= Elections in the Comoros =

Elections in the Comoros take place within the framework of a multi-party democracy and a presidential system. The President and the majority of the seats in the Assembly of the Union are directly elected.

==Latest election==

| Party |  | Votes | % | Seats |
|---|---|---|---|---|
|  | Convention for the Renewal of the Comoros | 114,261 | 69.60 | 31 |
|  | Orange Party | 8,104 | 4.94 | 0 |
|  | Party for the Reform of Institutions | 6,674 | 4.07 | 1 |
|  | Democratic Rally of the Comoros | 2,513 | 1.53 | 0 |
|  | Twamaya Yahe Komori | 2,496 | 1.52 | 0 |
|  | Swauti | 711 | 0.43 | 0 |
|  | Independent | 29,404 | 17.91 | 1 |
| Total |  | 164,163 | 100.00 | 33 |

==Electoral history==
Following World War II, the Comoros began to elect representatives to the French National Assembly, with Saïd Mohamed Cheikh elected from the islands in 1945. The following year the islands elected a General Council for the first time.
 In 1952 the Council became the Territorial Assembly, and in 1962 became the Chamber of Deputies.

Following independence in the mid-1970s, presidential elections were held in October 1978, with Ahmed Abdallah as the sole candidate. In parliamentary elections in December that year all candidates ran as independents. Shortly before the 1982 parliamentary elections the Comorian Union for Progress (Uzdima) had been declared the sole legal party, and won 37 of the 38 seats, with the remaining one going to an independent. Abdallah was again the sole candidate in the 1984 presidential elections, whilst the 1987 parliamentary elections saw Uzima win all 42 seats.
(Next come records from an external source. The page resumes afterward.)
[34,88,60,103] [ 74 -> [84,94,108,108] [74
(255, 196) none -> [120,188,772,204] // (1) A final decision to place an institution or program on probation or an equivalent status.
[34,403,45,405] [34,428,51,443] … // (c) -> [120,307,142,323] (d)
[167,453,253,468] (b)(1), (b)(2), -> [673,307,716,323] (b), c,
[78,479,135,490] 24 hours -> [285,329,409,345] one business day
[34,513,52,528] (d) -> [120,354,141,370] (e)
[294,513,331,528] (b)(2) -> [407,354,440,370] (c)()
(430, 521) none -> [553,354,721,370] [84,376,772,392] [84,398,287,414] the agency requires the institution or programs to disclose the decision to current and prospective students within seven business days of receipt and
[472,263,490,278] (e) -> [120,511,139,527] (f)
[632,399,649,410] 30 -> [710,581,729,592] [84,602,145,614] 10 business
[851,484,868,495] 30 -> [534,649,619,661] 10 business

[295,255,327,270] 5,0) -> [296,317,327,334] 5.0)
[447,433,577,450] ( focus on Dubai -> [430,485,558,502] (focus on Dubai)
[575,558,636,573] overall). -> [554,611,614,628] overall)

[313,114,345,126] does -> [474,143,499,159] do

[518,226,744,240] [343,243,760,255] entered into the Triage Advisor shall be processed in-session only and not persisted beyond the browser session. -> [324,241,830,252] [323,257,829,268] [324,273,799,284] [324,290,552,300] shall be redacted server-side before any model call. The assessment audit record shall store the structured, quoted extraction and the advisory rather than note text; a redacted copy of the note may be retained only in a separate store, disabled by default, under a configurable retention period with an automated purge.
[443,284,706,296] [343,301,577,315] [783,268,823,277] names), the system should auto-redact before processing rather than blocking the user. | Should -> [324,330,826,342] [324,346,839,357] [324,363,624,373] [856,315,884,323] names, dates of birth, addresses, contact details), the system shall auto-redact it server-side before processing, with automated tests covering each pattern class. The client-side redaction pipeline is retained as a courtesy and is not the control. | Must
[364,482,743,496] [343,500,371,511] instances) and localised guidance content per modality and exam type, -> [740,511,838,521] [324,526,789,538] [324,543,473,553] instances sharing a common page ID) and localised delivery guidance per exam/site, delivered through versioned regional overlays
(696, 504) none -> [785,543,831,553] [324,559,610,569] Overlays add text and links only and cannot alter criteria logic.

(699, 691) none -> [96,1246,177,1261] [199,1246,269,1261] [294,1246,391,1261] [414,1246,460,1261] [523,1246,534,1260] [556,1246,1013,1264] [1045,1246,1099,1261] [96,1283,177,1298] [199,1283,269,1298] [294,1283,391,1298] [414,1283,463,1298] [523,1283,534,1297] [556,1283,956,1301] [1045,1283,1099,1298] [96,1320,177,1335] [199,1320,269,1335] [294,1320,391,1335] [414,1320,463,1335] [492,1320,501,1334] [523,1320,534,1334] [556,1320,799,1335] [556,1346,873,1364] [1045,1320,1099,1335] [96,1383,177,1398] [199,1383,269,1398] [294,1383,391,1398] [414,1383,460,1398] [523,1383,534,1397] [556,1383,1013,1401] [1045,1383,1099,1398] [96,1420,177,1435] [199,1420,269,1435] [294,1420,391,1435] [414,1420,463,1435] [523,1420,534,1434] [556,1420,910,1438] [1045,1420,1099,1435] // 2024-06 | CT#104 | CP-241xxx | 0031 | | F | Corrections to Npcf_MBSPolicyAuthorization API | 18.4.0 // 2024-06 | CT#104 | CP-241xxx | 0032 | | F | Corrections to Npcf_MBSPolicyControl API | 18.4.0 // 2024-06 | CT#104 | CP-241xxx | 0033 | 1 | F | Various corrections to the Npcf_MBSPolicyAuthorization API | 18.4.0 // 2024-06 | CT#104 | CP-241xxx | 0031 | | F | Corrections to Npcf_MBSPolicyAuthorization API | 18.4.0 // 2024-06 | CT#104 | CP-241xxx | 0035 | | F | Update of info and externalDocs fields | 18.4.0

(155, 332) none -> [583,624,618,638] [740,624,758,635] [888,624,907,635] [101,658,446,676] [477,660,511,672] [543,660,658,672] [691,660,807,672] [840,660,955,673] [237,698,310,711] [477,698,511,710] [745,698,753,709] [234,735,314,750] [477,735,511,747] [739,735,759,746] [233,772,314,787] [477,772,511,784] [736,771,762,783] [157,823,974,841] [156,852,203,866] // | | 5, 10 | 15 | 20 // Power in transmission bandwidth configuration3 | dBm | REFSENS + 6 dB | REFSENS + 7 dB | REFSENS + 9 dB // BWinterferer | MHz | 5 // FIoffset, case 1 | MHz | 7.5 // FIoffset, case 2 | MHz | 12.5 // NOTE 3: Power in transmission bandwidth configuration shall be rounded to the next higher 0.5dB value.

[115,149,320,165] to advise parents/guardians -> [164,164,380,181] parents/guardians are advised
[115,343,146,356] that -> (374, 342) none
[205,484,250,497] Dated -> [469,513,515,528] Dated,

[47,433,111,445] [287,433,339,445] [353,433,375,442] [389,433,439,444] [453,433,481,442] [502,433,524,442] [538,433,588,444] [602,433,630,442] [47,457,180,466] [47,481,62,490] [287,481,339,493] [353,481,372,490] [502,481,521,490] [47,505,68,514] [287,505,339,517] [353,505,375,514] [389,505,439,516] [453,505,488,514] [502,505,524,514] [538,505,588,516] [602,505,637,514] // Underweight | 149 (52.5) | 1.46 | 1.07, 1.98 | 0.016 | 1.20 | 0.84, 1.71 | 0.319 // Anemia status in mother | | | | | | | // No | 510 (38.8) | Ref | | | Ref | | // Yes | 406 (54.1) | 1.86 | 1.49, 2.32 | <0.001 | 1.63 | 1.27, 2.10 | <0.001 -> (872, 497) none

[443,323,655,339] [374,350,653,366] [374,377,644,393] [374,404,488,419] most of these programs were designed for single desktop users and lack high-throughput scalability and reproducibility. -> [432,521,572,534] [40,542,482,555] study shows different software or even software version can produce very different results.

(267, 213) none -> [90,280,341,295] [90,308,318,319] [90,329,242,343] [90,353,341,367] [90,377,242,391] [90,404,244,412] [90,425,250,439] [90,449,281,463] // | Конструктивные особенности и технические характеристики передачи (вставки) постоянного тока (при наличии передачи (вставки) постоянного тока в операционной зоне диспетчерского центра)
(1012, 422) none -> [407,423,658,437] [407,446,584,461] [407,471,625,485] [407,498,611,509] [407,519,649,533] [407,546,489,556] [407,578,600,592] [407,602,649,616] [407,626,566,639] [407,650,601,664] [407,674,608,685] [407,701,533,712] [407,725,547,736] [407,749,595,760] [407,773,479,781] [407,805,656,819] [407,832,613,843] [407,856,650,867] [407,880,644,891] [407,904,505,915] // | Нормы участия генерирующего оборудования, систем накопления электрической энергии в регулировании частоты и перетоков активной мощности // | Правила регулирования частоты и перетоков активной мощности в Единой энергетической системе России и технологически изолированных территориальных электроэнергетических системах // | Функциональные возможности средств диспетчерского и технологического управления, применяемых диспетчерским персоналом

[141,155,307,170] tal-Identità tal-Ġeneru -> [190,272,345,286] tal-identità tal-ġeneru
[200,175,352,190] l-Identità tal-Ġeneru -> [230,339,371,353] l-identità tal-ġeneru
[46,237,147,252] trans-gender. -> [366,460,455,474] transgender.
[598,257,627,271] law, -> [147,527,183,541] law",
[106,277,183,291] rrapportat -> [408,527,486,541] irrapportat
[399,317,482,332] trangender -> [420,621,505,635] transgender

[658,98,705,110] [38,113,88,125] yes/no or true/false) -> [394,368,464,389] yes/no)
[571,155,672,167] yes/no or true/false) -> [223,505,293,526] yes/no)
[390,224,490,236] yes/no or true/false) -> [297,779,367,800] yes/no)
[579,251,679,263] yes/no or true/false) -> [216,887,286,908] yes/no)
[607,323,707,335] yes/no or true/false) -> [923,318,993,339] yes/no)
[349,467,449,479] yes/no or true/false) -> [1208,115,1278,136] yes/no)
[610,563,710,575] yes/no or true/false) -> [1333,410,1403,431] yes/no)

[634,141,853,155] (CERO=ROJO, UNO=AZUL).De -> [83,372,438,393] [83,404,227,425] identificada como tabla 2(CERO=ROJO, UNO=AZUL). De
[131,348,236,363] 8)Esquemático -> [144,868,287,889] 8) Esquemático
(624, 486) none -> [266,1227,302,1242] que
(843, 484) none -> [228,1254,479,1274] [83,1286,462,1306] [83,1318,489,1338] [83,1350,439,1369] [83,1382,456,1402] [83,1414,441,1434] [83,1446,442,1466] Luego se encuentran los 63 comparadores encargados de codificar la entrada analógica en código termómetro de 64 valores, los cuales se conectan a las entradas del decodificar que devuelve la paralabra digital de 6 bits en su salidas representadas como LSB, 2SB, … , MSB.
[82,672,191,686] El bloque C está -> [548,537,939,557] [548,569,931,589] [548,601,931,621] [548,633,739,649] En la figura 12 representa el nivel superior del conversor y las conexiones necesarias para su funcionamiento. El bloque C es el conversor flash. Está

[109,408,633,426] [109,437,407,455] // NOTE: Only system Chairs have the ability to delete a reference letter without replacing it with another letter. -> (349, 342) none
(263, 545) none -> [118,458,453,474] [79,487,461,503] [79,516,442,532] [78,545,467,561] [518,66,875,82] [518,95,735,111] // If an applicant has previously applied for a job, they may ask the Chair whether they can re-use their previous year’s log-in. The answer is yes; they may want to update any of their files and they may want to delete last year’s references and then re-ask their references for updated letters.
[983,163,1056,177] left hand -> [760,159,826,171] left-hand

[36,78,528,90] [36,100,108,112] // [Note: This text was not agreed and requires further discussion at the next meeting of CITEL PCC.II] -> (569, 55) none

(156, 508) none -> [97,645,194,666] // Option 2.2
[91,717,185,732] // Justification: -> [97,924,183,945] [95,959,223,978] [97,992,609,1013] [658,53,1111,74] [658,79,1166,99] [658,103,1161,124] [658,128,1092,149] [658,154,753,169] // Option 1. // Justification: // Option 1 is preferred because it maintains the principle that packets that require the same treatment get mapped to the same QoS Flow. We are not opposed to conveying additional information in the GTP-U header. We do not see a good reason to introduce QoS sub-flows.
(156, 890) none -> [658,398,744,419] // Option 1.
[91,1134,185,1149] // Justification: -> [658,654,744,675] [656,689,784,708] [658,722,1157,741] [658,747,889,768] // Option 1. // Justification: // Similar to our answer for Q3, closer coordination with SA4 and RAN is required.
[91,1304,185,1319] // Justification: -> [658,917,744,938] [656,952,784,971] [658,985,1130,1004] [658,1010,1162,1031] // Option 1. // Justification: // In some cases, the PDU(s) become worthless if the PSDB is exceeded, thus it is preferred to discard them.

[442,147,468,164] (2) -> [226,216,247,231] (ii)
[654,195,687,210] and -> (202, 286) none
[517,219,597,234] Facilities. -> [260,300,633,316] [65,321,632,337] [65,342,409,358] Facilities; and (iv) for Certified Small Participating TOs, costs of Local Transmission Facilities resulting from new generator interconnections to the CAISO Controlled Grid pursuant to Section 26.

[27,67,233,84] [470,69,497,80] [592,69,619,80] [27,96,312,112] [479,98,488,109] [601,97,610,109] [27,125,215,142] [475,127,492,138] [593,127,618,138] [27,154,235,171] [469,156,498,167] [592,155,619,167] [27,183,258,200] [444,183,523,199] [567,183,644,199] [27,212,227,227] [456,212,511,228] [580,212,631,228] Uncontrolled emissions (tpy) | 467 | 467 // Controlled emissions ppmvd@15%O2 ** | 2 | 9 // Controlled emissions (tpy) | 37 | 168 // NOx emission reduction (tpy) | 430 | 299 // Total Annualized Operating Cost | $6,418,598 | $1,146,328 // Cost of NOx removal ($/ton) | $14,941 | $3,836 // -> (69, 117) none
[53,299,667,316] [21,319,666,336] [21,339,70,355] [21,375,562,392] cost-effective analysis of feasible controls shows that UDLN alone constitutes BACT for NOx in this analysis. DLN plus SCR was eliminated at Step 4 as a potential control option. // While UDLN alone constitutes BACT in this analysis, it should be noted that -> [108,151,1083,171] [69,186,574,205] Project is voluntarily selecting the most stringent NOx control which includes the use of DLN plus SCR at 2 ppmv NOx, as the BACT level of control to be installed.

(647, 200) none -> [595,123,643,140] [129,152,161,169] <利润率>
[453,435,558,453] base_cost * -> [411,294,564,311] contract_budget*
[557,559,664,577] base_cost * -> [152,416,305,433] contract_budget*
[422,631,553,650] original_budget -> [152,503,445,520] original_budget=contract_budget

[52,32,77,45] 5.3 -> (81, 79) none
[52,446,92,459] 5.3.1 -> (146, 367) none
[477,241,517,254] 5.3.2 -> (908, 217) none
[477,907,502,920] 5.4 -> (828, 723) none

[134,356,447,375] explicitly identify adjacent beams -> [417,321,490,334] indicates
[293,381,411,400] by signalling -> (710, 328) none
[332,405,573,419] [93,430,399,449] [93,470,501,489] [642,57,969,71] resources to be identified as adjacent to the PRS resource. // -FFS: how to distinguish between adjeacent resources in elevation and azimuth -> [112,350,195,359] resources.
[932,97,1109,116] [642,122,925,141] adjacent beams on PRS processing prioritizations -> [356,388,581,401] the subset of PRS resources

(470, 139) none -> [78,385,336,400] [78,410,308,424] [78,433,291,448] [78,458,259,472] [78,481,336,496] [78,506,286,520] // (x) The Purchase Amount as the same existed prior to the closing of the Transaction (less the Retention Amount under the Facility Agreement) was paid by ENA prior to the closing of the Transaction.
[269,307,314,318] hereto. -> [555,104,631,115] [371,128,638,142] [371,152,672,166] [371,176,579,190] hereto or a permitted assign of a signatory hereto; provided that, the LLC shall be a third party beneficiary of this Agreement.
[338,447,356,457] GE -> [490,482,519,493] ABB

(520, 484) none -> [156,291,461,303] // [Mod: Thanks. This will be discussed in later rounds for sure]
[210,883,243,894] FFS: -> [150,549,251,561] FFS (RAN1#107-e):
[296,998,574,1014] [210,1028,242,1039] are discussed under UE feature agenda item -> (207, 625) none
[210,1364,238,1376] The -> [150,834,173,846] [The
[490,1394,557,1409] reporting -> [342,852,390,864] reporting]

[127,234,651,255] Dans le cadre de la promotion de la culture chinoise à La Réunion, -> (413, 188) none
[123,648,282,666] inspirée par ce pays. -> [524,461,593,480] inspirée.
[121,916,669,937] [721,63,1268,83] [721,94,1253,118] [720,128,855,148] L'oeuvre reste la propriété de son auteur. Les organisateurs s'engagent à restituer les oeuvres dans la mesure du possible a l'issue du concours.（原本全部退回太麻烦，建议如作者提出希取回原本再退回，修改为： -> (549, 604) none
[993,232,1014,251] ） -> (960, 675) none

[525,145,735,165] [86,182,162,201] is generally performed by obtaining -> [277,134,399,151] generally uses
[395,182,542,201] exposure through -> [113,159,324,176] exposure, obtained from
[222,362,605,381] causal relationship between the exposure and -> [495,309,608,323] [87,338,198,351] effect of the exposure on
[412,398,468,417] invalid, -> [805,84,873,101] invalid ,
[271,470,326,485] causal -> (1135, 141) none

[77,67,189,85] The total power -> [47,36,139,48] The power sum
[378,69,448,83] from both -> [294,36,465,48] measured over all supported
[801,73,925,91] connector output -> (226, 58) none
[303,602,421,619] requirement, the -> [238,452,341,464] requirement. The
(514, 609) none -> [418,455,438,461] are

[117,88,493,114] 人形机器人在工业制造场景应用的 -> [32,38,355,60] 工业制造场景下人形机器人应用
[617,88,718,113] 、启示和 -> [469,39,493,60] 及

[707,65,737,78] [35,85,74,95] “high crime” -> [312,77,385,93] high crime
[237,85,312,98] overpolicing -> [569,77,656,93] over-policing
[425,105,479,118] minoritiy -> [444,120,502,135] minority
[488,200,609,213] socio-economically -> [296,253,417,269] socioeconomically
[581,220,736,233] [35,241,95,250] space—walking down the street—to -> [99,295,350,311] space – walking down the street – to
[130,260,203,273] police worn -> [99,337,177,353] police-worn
Multi-party politics was reintroduced in 1990 and Said Mohamed Djohar of Udzima won the presidential elections that year, beating Mohamed Taki Abdoulkarim of the National Union for Democracy in the Comoros in the second round, having finished as runner-up in the first round. The 1992 parliamentary elections produced a fragmented legislature, with 14 parties winning seats and none holding more than seven. Early elections the following year produced a majority for the pro-presidential Rally for Democracy and Renewal, which won 28 of the 42 seats.

The 1996 presidential elections were won by Abdoulkarim, and the parliamentary elections later in the year saw the pro-Abdoulkarim National Rally for Development win 36 of the 43 seats amidst an opposition boycott. As a result of a coup, the next presidential elections were not held until 2002, with independent candidate Azali Assoumani elected unopposed in the second round after his opponents boycotted it. However, parliamentary elections in 2004 resulted in a victory for the opposition Camp of the Autonomous Islands. The 2006 presidential elections were won by Ahmed Abdallah Mohamed Sambi. The parliamentary elections in 2009 were won by the Baobab movement supportive of the President.

Presidential elections in 2010 saw Ikililou Dhoinine elected president. The delayed 2015 parliamentary elections produced another fragmented Assembly, with the Union for the Development of the Comoros emerging as the largest party with eight seats.

==Electoral system==

===President===
The President of the Comoros is elected for a five-year term the two-round system. Prior to a 2018 referendum that amended the electoral system, the presidency rotated between the Comoros' three main islands; Anjouan, Grande Comore and Mohéli; when it was an island's turn to hold the presidency, the first round was held on that island, with the top three candidates progressing to a nationwide second round.

===Assembly of the Union===
The 33 seats in the Assembly of the Union are divided into 24 seats directly elected in single-member constituencies using the two-round system, and nine seats elected by the Island assemblies, each of which elect three members.

==Referendums==
Several referendums have been held in the Comoros. In 1958 the islands voted in favour of the new French constitution, which resulted in them becoming part of the French Community (rejection would have led to independence). An independence referendum was held in 1974, which resulted in a large majority (95%) in favour of independence. However, one island, Mayotte, voted against referendum, and was subsequently separated from the rest of the Comoros to remain under French control.

Following independence, a referendum was held on the continued presidency of Ali Soilih in October 1977; despite a vote in favour, Soilih was overthrown the following May. Following his overthrow, a constitutional referendum was held, with 99% of voters voting in favour of the new constitution. Further constitutional referendums were held in 1989, 1992, 1996, 2001, 2009 and 2018.